Goal of the exercise: Lay out every line of the text in the records below as a numbered list, skipping blank lines. Leave the pictures out of your answer.

************

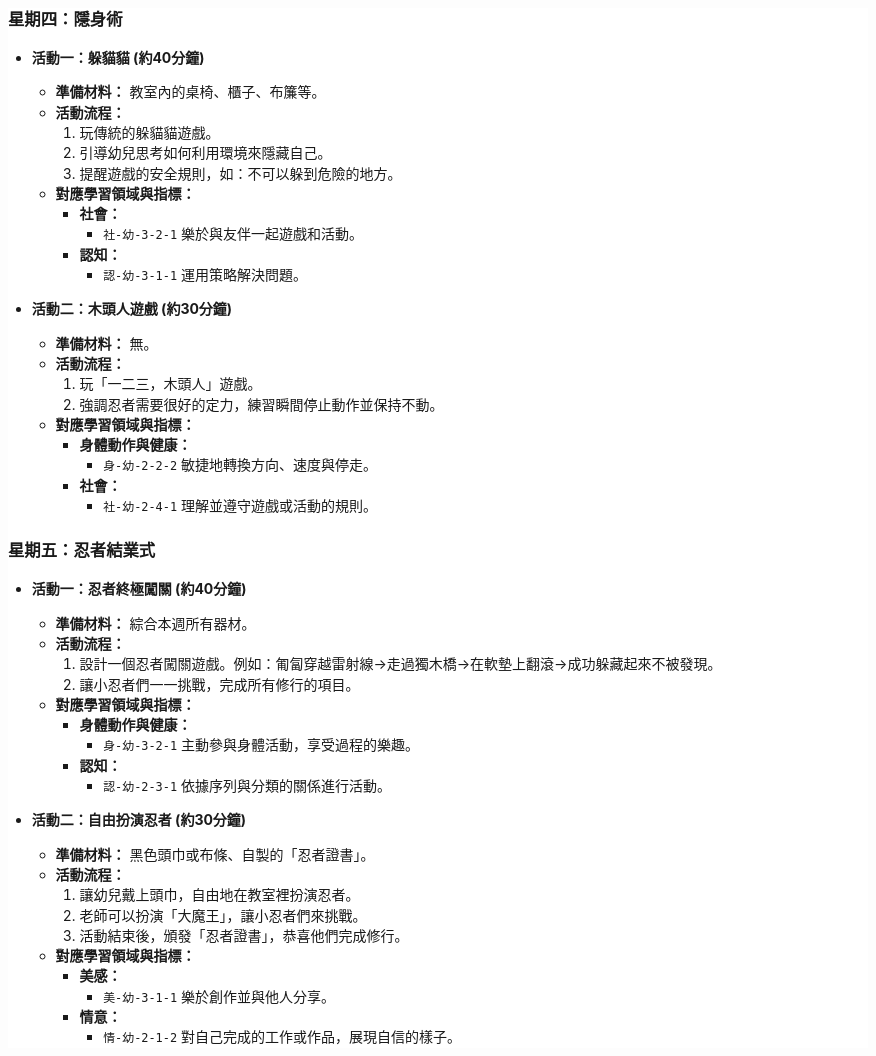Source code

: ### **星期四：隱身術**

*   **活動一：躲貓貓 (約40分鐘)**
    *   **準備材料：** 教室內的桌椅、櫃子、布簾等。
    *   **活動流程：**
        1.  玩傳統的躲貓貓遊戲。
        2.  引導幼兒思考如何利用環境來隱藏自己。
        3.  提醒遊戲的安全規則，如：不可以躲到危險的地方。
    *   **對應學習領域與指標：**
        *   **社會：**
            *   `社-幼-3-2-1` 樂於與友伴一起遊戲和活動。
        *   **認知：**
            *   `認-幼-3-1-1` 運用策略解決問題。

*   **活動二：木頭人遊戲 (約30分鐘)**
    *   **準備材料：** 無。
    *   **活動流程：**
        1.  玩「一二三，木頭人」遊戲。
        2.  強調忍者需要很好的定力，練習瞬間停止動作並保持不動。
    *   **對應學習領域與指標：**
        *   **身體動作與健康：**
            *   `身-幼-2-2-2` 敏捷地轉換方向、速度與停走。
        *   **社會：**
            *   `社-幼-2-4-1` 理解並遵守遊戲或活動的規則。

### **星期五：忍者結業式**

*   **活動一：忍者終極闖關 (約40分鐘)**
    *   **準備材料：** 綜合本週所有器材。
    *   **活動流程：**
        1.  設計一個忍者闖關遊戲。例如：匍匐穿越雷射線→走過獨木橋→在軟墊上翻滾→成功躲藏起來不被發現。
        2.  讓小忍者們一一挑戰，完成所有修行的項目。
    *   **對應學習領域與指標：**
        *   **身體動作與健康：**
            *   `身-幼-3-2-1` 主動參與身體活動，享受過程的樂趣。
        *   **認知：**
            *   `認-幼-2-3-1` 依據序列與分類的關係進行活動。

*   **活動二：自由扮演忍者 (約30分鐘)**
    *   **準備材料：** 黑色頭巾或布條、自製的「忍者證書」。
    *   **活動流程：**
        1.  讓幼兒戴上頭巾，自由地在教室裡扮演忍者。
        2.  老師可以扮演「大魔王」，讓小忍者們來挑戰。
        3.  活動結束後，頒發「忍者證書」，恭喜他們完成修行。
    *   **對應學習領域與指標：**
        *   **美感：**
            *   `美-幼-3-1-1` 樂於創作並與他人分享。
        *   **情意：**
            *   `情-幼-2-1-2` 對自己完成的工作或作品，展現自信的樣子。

************

Answer box:
1. Source code
2. : ### **星期四：隱身術**
3. *   **活動一：躲貓貓 (約40分鐘)**
4.     *   **準備材料：** 教室內的桌椅、櫃子、布簾等。
5.     *   **活動流程：**
6.         1.  玩傳統的躲貓貓遊戲。
7.         2.  引導幼兒思考如何利用環境來隱藏自己。
8.         3.  提醒遊戲的安全規則，如：不可以躲到危險的地方。
9.     *   **對應學習領域與指標：**
10.         *   **社會：**
11.             *   `社-幼-3-2-1` 樂於與友伴一起遊戲和活動。
12.         *   **認知：**
13.             *   `認-幼-3-1-1` 運用策略解決問題。
14. *   **活動二：木頭人遊戲 (約30分鐘)**
15.     *   **準備材料：** 無。
16.     *   **活動流程：**
17.         1.  玩「一二三，木頭人」遊戲。
18.         2.  強調忍者需要很好的定力，練習瞬間停止動作並保持不動。
19.     *   **對應學習領域與指標：**
20.         *   **身體動作與健康：**
21.             *   `身-幼-2-2-2` 敏捷地轉換方向、速度與停走。
22.         *   **社會：**
23.             *   `社-幼-2-4-1` 理解並遵守遊戲或活動的規則。
24. ### **星期五：忍者結業式**
25. *   **活動一：忍者終極闖關 (約40分鐘)**
26.     *   **準備材料：** 綜合本週所有器材。
27.     *   **活動流程：**
28.         1.  設計一個忍者闖關遊戲。例如：匍匐穿越雷射線→走過獨木橋→在軟墊上翻滾→成功躲藏起來不被發現。
29.         2.  讓小忍者們一一挑戰，完成所有修行的項目。
30.     *   **對應學習領域與指標：**
31.         *   **身體動作與健康：**
32.             *   `身-幼-3-2-1` 主動參與身體活動，享受過程的樂趣。
33.         *   **認知：**
34.             *   `認-幼-2-3-1` 依據序列與分類的關係進行活動。
35. *   **活動二：自由扮演忍者 (約30分鐘)**
36.     *   **準備材料：** 黑色頭巾或布條、自製的「忍者證書」。
37.     *   **活動流程：**
38.         1.  讓幼兒戴上頭巾，自由地在教室裡扮演忍者。
39.         2.  老師可以扮演「大魔王」，讓小忍者們來挑戰。
40.         3.  活動結束後，頒發「忍者證書」，恭喜他們完成修行。
41.     *   **對應學習領域與指標：**
42.         *   **美感：**
43.             *   `美-幼-3-1-1` 樂於創作並與他人分享。
44.         *   **情意：**
45.             *   `情-幼-2-1-2` 對自己完成的工作或作品，展現自信的樣子。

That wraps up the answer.